Wenn ich akzeptierte, dass bei ihm eine unheilbare Störung vorläge, müsste ich mich nicht daran abarbeiten, ihn zu retten.
(Inzwischen nicht mehr.)
Wenn ich zu der Erkenntnis gelänge, dass sein Verhalten vorrangig durch einen miesen Charakter bedingt wäre, würde ich ihn weniger wollen/glorifizieren.
(Inzwischen auch weniger.)
Doch die meiste Zeit habe ich Verständnis und sehe das Problem nicht in ihm sondern höchstens in seinem unverschuldeten Trauma.
Durch diese Sichtweise lockerte sich meine Bindung zu ihm nicht.
Vorhin dachte ich zum ersten Mal, was andere mir so oft sagten oder ich in diesem Forum las:
Im Endeffekt ist es egal, wodurch er dorthin kam, so zu handeln, wie er es derzeit tut.
Sein Tun seit über einem Jahr ist moralisch erbärmlich und unentschuldbar.
Und nur er ist für sein Handeln verantwortlich.
(Details sind mir zu intim.)
Ein Teil von mir möchte weniger einen Freispruch für meine grundsätzliche Beziehungsfähigkeit sondern mich belastet der Umstand, dass ich mir selber mein größtes Glück zerstört habe(n könnte).
Dass ich hätte anders handeln können und müssen!
(Dass ich nicht glücklich mit meinem Verhalten ihm gegenüber war und bin, steht außer Frage.)
Wenn das Scheitern durch sein Trauma unausweichlich war, wäre es im Nachhinein leichter für mich zu verkraften.
Dann bedeutet es zum Beispiel nicht, dass einer von uns sich zu wenig bemüht habe.
Es bedeutet hoffentlich auch nicht, dass einer von uns zu wenig geliebt hat.

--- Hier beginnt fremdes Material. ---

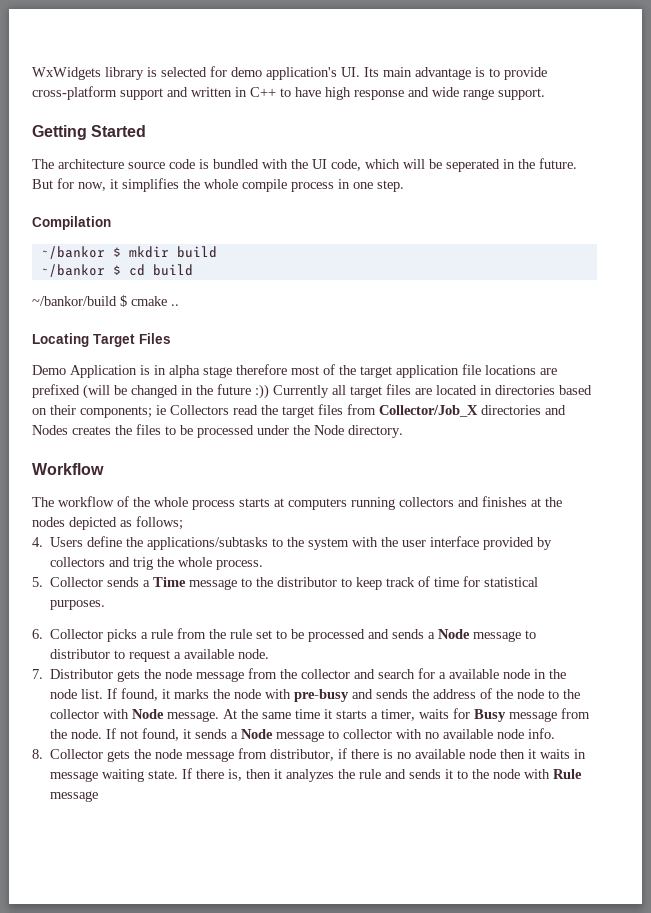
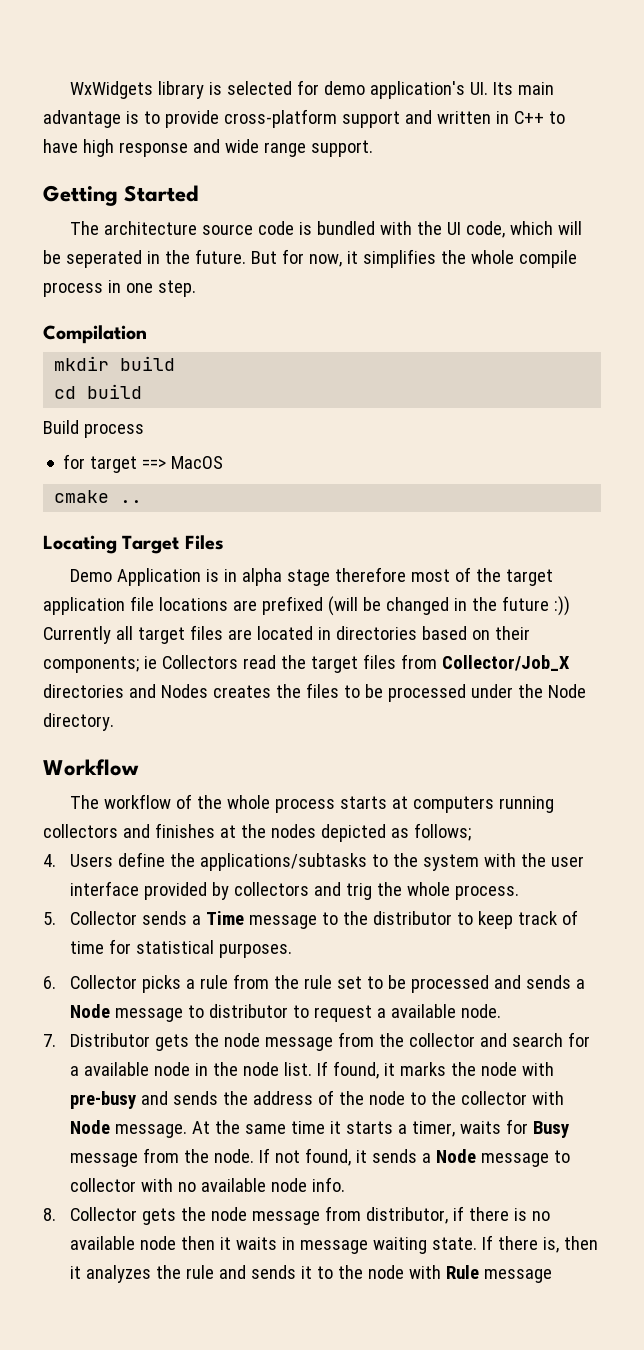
[40,246,121,259] ~/bankor $ -> (147, 334) none
[40,264,121,277] ~/bankor $ -> (176, 363) none
[32,295,127,307] ~/bankor/build $ -> [43,420,144,438] [63,454,224,473] Build process // for target ==> MacOS //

Mein ehemaliger Partner ist damals relativ zügig, ohne Liebeskummer-Symptome, von meiner Vorgängerin zu mir emotional gewechselt.
Es wunderte mich.
Aber sie und die anderen Frauen vor mir schienen ihn ja alle irgendwie nur benutzt und nicht geliebt zu haben.
Wie werden wohl nun meine Nachfolgerinnen dank seiner knappen Worte über mich denken?
Ob es mittlerweile eine andere Frau in seinem Leben gibt, weiß ich nicht.
Meine Therapeutin vermutete damals aufgrund seiner Abruptheit und Vehemenz, dass es einen Warmwechsel gab, doch ich legte meine Hand für ihn ins Feuer.
Noch immer vertraute ich ihm komplett.
Inzwischen ... weiß ich, dass er manchmal lügt ... kein schöner Gedanke.
Ich habe seine Lügen Schwarz auf Weiß und bringe dieses Verhalten dennoch nicht mit diesem wundervollen Mann von damals in Einklang.
Er ist nich mehr er. Auf jeden Fall nicht mehr mir gegenüber.
Denn dass er diese beängstigende schwarze Seite in sich trägt, wusste ich.
Mir waren jedoch die Dimensionen nicht bewusst und ich dachte, sie beträfe keinen, der ihn mag.
Ich hoffe noch immer, dass sein Grundgefühl mir gegenüber und sein Wesen nur überlagert ist und wieder ans Licht emporsteigen wird.
Naiv, wenn ich mir seine Vita anschaue.
Das mit dem mitgenommenen Lebenstraum kenne ich von meiner ersten großen Liebe.